Statistiek, de wetenschap van het verzamelen, analyseren, presenteren, en interpreteren van gegevens. De behoefte van de overheid aan volkstellingsgegevens en informatie over allerlei economische activiteiten vormde een van de eerste aanzetten tot het vakgebied van de statistiek. Tegenwoordig heeft de behoefte om de grote hoeveelheden gegevens die op veel toegepaste gebieden beschikbaar zijn om te zetten in bruikbare informatie zowel theoretische als praktische ontwikkelingen in de statistiek gestimuleerd.

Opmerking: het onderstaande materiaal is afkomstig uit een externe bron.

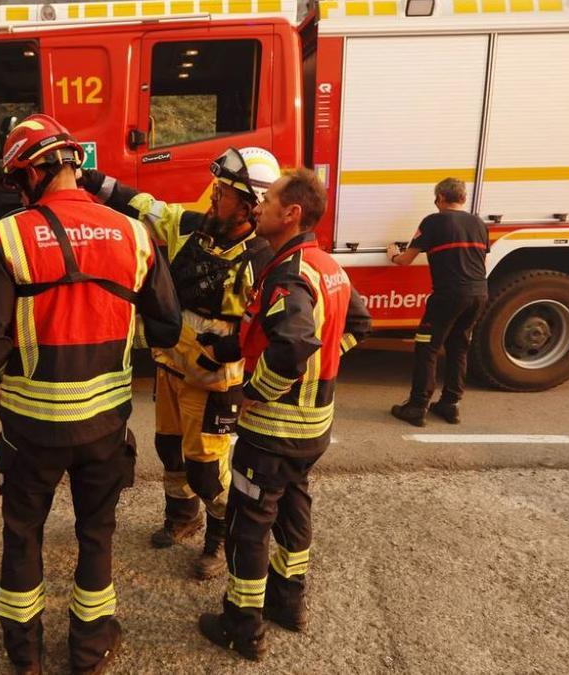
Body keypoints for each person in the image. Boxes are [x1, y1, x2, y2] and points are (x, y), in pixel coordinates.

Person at [0, 114, 181, 674]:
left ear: (34, 172)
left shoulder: (9, 235)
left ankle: (25, 654)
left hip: (30, 429)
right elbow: (167, 328)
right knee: (96, 535)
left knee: (22, 536)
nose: (17, 191)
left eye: (18, 180)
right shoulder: (134, 233)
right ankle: (89, 653)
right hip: (105, 428)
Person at [80, 146, 280, 580]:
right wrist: (95, 182)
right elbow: (145, 206)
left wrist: (253, 379)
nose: (213, 197)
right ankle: (183, 517)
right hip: (171, 366)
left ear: (251, 205)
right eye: (217, 188)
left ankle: (221, 535)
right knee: (169, 450)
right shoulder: (190, 229)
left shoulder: (262, 259)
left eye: (224, 193)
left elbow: (271, 330)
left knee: (208, 468)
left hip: (214, 381)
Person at [196, 169, 371, 660]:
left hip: (273, 432)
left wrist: (256, 392)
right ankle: (287, 604)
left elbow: (293, 346)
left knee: (248, 524)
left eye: (268, 200)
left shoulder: (289, 273)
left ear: (292, 213)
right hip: (312, 428)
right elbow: (358, 323)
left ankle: (242, 626)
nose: (259, 206)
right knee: (293, 511)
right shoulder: (326, 266)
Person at [386, 177, 489, 426]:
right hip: (479, 294)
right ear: (463, 198)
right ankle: (450, 404)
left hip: (448, 296)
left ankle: (417, 406)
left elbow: (405, 260)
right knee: (458, 346)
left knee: (427, 348)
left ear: (440, 198)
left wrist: (392, 253)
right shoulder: (478, 223)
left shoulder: (433, 222)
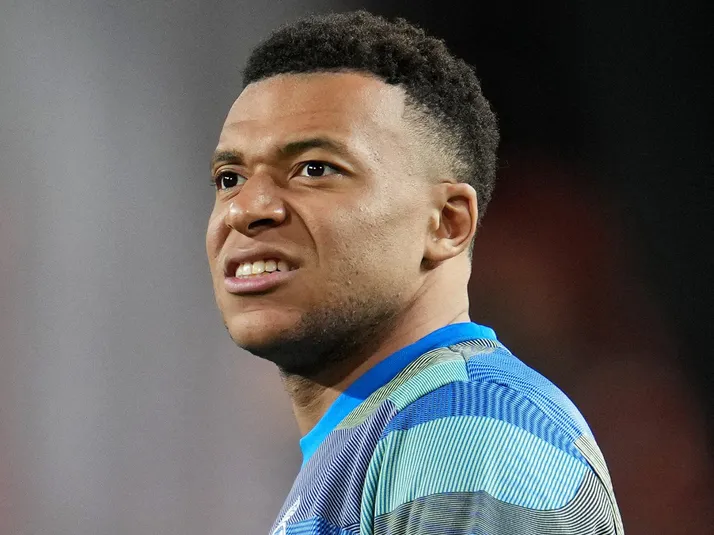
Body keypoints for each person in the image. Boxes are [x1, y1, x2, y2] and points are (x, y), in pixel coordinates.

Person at [205, 10, 624, 535]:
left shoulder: (462, 432)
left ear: (448, 223)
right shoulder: (392, 437)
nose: (246, 209)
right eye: (230, 177)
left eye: (315, 169)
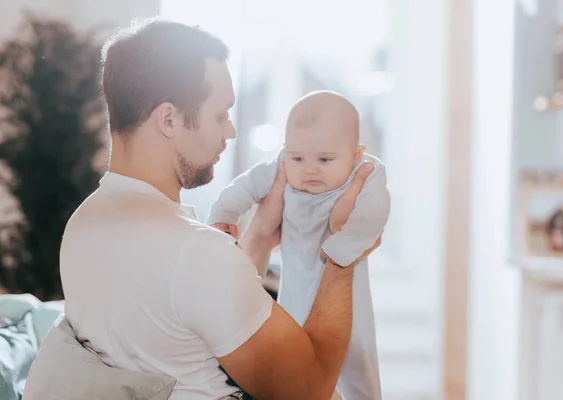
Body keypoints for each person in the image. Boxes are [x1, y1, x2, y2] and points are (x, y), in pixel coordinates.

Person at [56, 18, 380, 400]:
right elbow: (310, 388)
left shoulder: (82, 224)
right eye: (221, 115)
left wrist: (259, 236)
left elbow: (191, 322)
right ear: (169, 119)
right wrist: (343, 247)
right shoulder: (193, 252)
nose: (231, 131)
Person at [207, 91, 390, 400]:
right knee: (295, 354)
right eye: (298, 158)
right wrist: (225, 214)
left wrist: (345, 243)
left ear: (356, 155)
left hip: (346, 292)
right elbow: (246, 186)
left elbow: (375, 214)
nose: (310, 169)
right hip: (293, 287)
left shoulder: (367, 173)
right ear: (286, 151)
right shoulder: (283, 166)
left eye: (325, 159)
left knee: (355, 357)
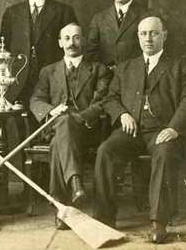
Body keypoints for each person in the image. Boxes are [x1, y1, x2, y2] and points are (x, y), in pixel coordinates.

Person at [94, 14, 186, 243]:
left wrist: (174, 128)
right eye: (143, 33)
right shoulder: (125, 67)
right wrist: (122, 114)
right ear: (138, 36)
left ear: (164, 35)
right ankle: (105, 217)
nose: (148, 38)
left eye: (154, 33)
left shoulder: (181, 65)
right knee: (106, 151)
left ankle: (158, 222)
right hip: (132, 131)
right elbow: (110, 98)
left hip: (163, 130)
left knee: (164, 152)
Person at [30, 23, 112, 230]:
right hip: (56, 126)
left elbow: (103, 102)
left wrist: (80, 117)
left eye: (76, 38)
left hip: (88, 129)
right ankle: (74, 184)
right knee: (62, 126)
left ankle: (61, 206)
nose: (71, 43)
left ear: (82, 41)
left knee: (61, 138)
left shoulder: (98, 69)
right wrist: (50, 111)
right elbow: (36, 100)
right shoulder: (48, 71)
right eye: (66, 38)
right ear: (60, 43)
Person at [1, 0, 78, 104]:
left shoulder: (63, 11)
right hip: (19, 80)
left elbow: (73, 47)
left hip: (53, 79)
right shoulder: (12, 13)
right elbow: (4, 50)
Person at [87, 0, 146, 68]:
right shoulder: (99, 18)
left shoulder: (146, 16)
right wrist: (103, 71)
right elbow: (91, 52)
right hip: (106, 78)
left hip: (135, 76)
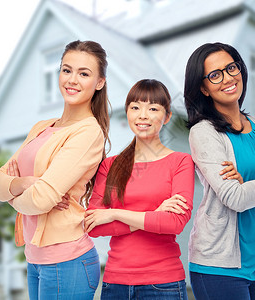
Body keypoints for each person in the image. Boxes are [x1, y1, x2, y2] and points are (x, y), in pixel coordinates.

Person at [0, 40, 110, 300]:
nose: (72, 80)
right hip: (34, 260)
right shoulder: (41, 127)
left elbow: (42, 198)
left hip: (67, 262)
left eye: (84, 73)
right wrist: (25, 184)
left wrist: (13, 193)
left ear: (99, 82)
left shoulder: (88, 132)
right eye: (66, 70)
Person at [184, 42, 255, 300]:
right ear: (203, 87)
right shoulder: (204, 132)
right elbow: (235, 199)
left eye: (231, 68)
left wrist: (252, 187)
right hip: (219, 264)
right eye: (215, 75)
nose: (227, 78)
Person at [84, 79, 195, 300]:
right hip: (114, 283)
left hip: (163, 284)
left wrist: (113, 213)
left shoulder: (181, 162)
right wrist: (154, 215)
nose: (142, 115)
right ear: (127, 113)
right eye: (135, 107)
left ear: (167, 116)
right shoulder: (110, 165)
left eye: (153, 108)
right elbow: (93, 226)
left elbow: (174, 222)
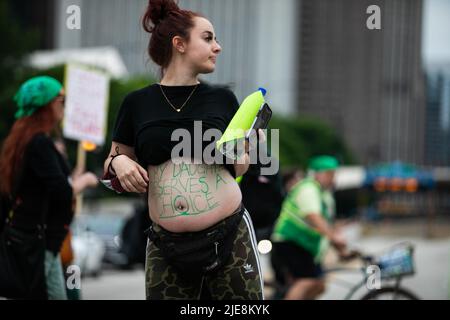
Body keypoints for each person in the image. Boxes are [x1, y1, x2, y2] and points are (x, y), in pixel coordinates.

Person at [102, 0, 263, 300]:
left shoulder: (223, 99)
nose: (218, 47)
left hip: (229, 235)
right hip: (165, 244)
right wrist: (121, 162)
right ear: (180, 44)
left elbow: (241, 167)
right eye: (208, 38)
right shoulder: (137, 103)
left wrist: (246, 150)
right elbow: (110, 161)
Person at [0, 76, 98, 299]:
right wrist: (84, 181)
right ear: (47, 105)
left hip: (39, 243)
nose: (64, 106)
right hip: (39, 244)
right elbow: (61, 191)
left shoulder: (20, 141)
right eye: (61, 99)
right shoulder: (39, 143)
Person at [270, 155, 347, 300]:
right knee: (307, 282)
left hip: (304, 246)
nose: (333, 179)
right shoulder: (308, 188)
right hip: (290, 241)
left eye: (334, 174)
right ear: (318, 173)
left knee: (319, 285)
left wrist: (341, 250)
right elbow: (313, 217)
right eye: (330, 174)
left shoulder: (323, 194)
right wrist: (335, 238)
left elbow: (325, 225)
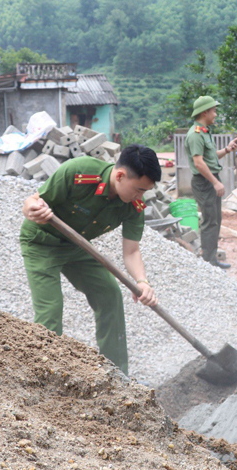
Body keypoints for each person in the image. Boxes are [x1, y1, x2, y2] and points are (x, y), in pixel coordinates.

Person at [20, 145, 162, 376]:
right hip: (42, 242)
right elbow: (33, 201)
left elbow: (132, 251)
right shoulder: (79, 172)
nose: (140, 196)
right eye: (138, 190)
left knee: (110, 294)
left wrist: (142, 281)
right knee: (50, 310)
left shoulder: (134, 207)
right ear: (120, 175)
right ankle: (43, 374)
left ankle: (118, 376)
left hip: (78, 246)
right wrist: (32, 210)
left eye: (145, 191)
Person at [186, 95, 237, 269]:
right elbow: (199, 163)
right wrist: (215, 182)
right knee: (210, 221)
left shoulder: (204, 132)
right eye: (214, 111)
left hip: (209, 180)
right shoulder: (195, 135)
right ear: (205, 112)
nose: (215, 114)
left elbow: (210, 157)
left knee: (215, 219)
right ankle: (208, 262)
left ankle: (211, 258)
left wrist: (227, 149)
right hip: (204, 182)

Gegevens zijn de feiten en cijfers die worden verzameld, geanalyseerd, en samengevat voor presentatie en interpretatie. Gegevens kunnen worden geclassificeerd als kwantitatief of kwalitatief. Kwantitatieve gegevens meten hoeveel of hoeveel van iets, en kwalitatieve gegevens geven labels, of namen, voor categorieën van soortgelijke items. Stel bijvoorbeeld dat een bepaalde studie geïnteresseerd is in kenmerken als leeftijd, geslacht, burgerlijke staat en jaarinkomen voor een steekproef van 100 personen. Deze kenmerken zouden de variabelen van het onderzoek worden genoemd, en de gegevenswaarden voor elk van de variabelen zouden aan elk individu worden gekoppeld. Zo zouden de gegevenswaarden 28, man, alleenstaand en $30.000 worden geregistreerd voor een 28-jarige alleenstaande man met een jaarinkomen van $30.000. Met 100 individuen en 4 variabelen zou de gegevensreeks 100 × 4 = 400 items bevatten. In dit voorbeeld zijn leeftijd en jaarinkomen kwantitatieve variabelen; de overeenkomstige gegevenswaarden geven aan hoeveel jaar en hoeveel geld elk individu heeft. Geslacht en burgerlijke staat zijn kwalitatieve variabelen. De labels man en vrouw geven de kwalitatieve gegevens voor geslacht, en de labels alleenstaand, gehuwd, gescheiden en weduwnaar geven de burgerlijke staat aan.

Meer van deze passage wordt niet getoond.